When our daughter took her dog Maggie to live with her, the house felt a little more empty. I wasn’t committed to getting another dog. I was just considering. I came across a Facebook post from a wonderful woman who regularly takes in dogs that are dumped on her land. She had a litter of eight four-week-old puppies that had been dumped on the side of the road. She was looking for homes for the four that were healthy and eating, so she could focus helping the four that weren’t.
As a child I had a red and white Bassett. The puppies were clearly a Bassett mix. Three were tri-colored with long floppy ears, droopy brown eyes, and big paws. Then there was Copper. He was red and white with shorter ears and green eyes.
He was so small and so sweet. My husband carried him around on his chest for the first few weeks. Unfortunately, he was the worst puppy! So much so that I swore I would never adopt another puppy!
I’ve house trained my share of puppies. Most have a few accidents here and there, but they quickly learn to use the puppy pads, so there’s never been much to clean up. Copper would shred the puppy pads and pee on the floor or in his crate. We were religious with his schedule, but he still managed to pee and poop in the house on a regular basis.

---+---

■ **WORK TASK A**: In the story about adopting Copper, how did Copper look different from the other three puppies?
■ **WORK TASK B**: Go on with the story about raising Copper the puppy, starting right after its last sentence.
The data further down the page isn't needed for any of this.

---+---

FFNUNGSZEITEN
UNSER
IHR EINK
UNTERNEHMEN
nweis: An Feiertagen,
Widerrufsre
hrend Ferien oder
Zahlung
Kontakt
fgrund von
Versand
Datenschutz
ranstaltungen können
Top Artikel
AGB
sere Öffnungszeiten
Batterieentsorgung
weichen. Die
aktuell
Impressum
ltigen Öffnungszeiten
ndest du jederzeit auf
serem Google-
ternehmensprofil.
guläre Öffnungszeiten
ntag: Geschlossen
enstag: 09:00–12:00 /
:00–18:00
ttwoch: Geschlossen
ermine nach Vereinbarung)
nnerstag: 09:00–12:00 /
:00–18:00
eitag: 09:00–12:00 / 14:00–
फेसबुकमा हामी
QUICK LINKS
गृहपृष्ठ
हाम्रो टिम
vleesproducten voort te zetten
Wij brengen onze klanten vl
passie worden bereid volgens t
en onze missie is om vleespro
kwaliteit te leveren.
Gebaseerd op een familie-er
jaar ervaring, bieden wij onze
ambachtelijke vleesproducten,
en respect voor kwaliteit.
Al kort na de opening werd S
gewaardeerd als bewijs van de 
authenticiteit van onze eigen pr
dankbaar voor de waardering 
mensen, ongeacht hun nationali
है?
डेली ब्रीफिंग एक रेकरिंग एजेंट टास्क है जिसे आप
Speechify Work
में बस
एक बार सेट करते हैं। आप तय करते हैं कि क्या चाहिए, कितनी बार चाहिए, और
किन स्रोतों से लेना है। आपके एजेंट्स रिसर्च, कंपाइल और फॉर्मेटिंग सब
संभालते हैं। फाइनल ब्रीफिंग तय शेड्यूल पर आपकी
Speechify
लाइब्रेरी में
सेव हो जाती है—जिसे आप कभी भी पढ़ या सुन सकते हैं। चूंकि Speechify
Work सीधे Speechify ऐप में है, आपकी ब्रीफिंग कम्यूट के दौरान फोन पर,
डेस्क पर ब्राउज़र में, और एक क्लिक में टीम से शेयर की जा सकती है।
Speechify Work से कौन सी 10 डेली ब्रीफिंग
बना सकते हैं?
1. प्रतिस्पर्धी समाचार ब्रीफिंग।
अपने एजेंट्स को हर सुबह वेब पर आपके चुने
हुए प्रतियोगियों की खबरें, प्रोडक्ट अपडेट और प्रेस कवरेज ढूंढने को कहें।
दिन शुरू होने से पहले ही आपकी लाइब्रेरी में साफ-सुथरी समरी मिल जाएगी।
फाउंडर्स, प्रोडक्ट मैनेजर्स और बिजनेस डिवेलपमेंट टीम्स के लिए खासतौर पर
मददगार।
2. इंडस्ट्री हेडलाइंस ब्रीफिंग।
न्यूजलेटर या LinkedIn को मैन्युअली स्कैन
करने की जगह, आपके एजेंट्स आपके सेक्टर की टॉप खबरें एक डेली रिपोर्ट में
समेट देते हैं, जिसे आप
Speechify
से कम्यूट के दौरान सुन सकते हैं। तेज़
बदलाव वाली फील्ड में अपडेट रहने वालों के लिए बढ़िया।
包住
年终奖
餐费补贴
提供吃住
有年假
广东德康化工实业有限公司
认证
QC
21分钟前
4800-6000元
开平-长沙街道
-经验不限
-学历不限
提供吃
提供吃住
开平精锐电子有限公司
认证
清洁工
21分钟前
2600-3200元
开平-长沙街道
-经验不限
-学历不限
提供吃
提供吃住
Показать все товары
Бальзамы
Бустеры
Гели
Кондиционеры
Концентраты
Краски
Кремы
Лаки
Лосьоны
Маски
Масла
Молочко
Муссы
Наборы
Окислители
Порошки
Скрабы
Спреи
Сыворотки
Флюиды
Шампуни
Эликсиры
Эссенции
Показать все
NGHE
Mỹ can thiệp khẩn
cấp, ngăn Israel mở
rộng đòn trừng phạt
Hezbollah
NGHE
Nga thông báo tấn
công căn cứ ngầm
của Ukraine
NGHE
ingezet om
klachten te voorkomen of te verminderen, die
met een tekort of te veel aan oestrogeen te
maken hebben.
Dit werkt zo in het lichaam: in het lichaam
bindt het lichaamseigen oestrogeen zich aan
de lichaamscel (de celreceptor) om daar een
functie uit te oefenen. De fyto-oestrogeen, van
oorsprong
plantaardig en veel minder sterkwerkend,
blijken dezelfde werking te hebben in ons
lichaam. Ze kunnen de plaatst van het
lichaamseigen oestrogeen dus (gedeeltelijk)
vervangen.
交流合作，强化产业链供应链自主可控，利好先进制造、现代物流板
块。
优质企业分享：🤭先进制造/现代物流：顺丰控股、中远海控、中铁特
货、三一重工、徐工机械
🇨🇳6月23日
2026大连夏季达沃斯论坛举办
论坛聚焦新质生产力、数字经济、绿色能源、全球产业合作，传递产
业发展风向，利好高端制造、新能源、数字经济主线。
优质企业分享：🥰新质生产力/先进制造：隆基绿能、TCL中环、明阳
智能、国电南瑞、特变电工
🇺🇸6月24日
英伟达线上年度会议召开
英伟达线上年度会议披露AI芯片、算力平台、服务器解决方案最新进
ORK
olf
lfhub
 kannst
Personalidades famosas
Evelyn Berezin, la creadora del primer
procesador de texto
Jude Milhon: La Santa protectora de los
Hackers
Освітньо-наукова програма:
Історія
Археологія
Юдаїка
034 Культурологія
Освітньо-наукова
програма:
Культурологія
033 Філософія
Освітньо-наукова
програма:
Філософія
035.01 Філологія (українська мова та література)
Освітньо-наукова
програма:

---+---

■ **FINAL ANSWER A**: Copper was red and white with shorter ears and green eyes, while the other three were tri-colored with long floppy ears and droopy brown eyes.

■ **FINAL ANSWER B**:
I’m used to having to keep a close eye on young dogs, but for Copper that phase lasted until he was almost three. He couldn’t be trusted with anything from trash cans to shoes to books and pens.
In addition, he started showing signs of serious anxiety very early. Despite my best efforts at socialization, he was afraid of everything. He was a little over a year old before he could be trusted enough to go to a group beginner obedience class, and he was sweating through his paws the entire class.
We spent six months going to private training to work on his issues before attempting our intermediate obedience and getting his Canine Good Citizen. After that, his behavior improved by leaps and bounds. Don’t get me wrong… He is still afraid of everything. But his fear response is usually flipping into heel position and looking to me for direction. I can live with that, even if it means I sometimes don’t get the Front I asked for! 😀
I was already working with my dog Tank to get his Rally Novice title virtually, since we were at the height of Covid restrictions. I have back ties in the backyard use them regularly when training all the dogs. When it was Copper’s turn to train, Bear and Tank would wait patiently in their sit or down, but Copper couldn’t stand watching Tank and I work on Rally together. Copper would produce the most pathetic little whine you’ve ever heard.
So… I decided to give him a try at a course Tank and I were working on. Copper was amazing! Perfect! Clearly, we had found his sport.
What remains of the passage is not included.